There are no transport routes here. Nor residential and commercial developments. You can’t even hear the sound of power lines.

Named as Wilderness Quiet Park, the land is owned by the Cofán people of Ecuador. But hopes are high that this unique space in a world increasingly affected by noise will kickstart (启动) tourism in the region — quiet tourism, that is.

These days, it’s almost impossible to escape the human noise. And it’s a serious effect on the health of animals, including humans.

“Science has made it clear that noise pollution is not just an annoyance, it causes health loss and impacts wildlife’s ability to survive. By recognizing the Zabalo River as the world’s first quiet park, we are paving the way for many more quiet parks around the globe.” says Gordon Hempton, an ecologist and co-founder of Quiet Parks International, an organization which aims at spreading quiet across the globe.

So, what’s it actually like when nature is the only soundtrack? Here’s how Sam Goldman, a journalist, describes it: “The monkeys roar; insects buzz; and birdsong cackles …”

But the park not only gives nature a chance to find its voice. The people who own the land — the Cofán people — have long regarded themselves as caretakers of the rivers and rainforests in the region but their numbers have decreased to fewer than 2,000. Quiet Parks International will help the Cofan Nation “defend their lands and preserve their culture.”

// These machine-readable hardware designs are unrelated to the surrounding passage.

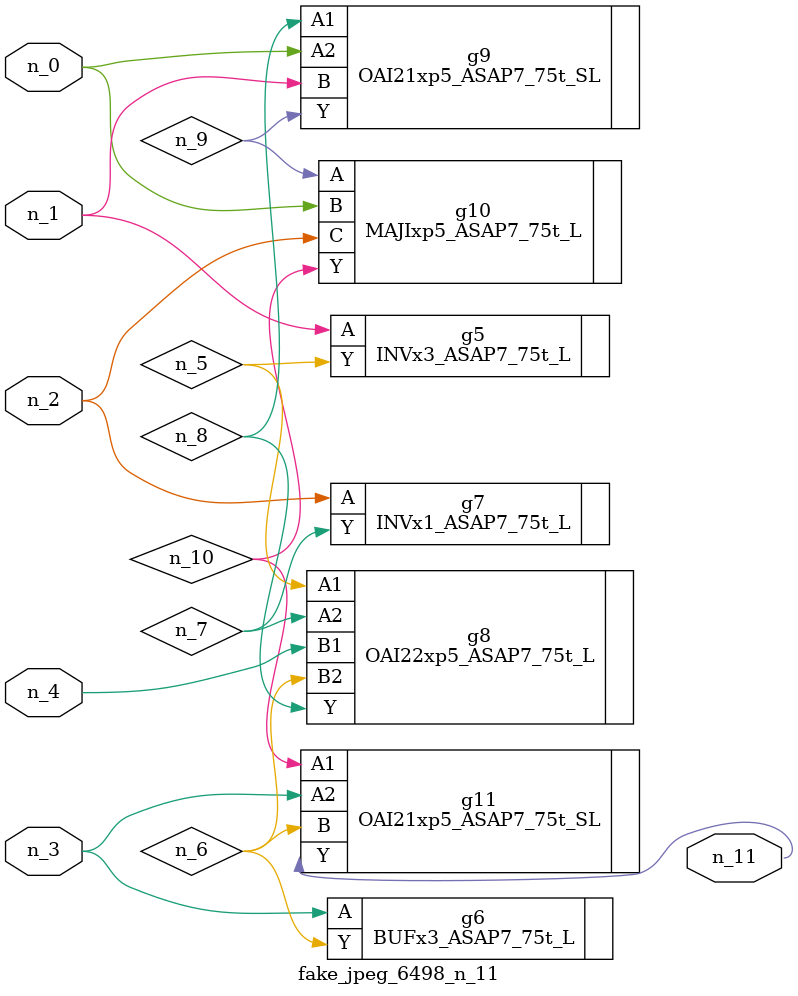
<source format=v>
module fake_jpeg_6498_n_11 (n_3, n_2, n_1, n_0, n_4, n_11);

input n_3;
input n_2;
input n_1;
input n_0;
input n_4;

output n_11;

wire n_10;
wire n_8;
wire n_9;
wire n_6;
wire n_5;
wire n_7;

INVx3_ASAP7_75t_L g5 ( 
.A(n_1),
.Y(n_5)
);

BUFx3_ASAP7_75t_L g6 ( 
.A(n_3),
.Y(n_6)
);

INVx1_ASAP7_75t_L g7 ( 
.A(n_2),
.Y(n_7)
);

OAI22xp5_ASAP7_75t_L g8 ( 
.A1(n_5),
.A2(n_7),
.B1(n_4),
.B2(n_6),
.Y(n_8)
);

OAI21xp5_ASAP7_75t_SL g9 ( 
.A1(n_8),
.A2(n_0),
.B(n_1),
.Y(n_9)
);

MAJIxp5_ASAP7_75t_L g10 ( 
.A(n_9),
.B(n_0),
.C(n_2),
.Y(n_10)
);

OAI21xp5_ASAP7_75t_SL g11 ( 
.A1(n_10),
.A2(n_3),
.B(n_6),
.Y(n_11)
);


endmodule
</source>
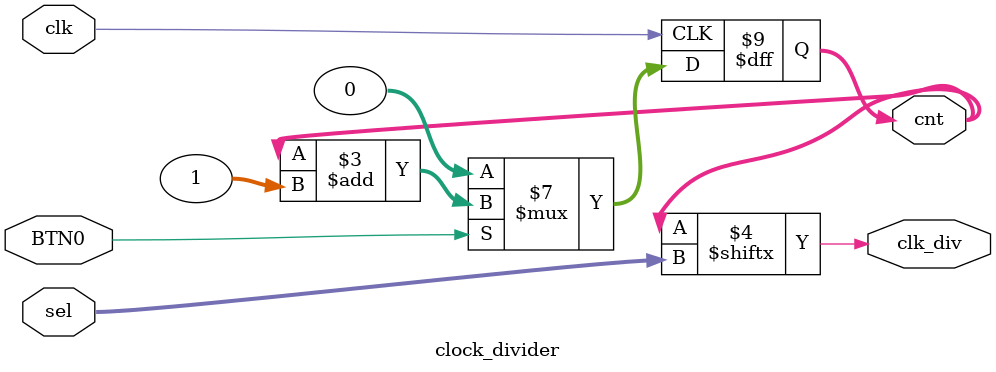
<source format=v>
module clock_divider(
    input clk,
    input BTN0,
    input [4:0] sel,
    output wire clk_div,
    output reg [31:0] cnt = 0
);
    always @(posedge clk) begin
        if (!BTN0)
            cnt <= 0;
        else
            cnt <= cnt + 1;
    end

    assign clk_div = cnt[sel];
endmodule

</source>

1. What’s the purpose of this text?
A.To introduce a special park.
B.To explain a new living concept.
C.To warn people of noise pollution.
D.To recommend a travel destination.
2. What do we know about Wilderness Quiet Park?
A.It vaules natural quiet much.
B.It develops rapidly in business.
C.It can easily get rid of the human noise.
D.It provides tourists with various transport routes.
3. According to Gordon Hempton,       .
A.wildlife in Ecuador are in danger of extinction
B.noise pollution has become a serious problem
C.the Zabalo River is the best quiet park in the world
D.there are already many quiet parks around the globe now
4. What can we infer about the Cofán people from the last paragraph?
A.They care little about environmental protection.
B.They are in need of help to protect their safety.
C.Their numbers have decreased due to noise pollution.
D.They have long been protecting their living surroundings.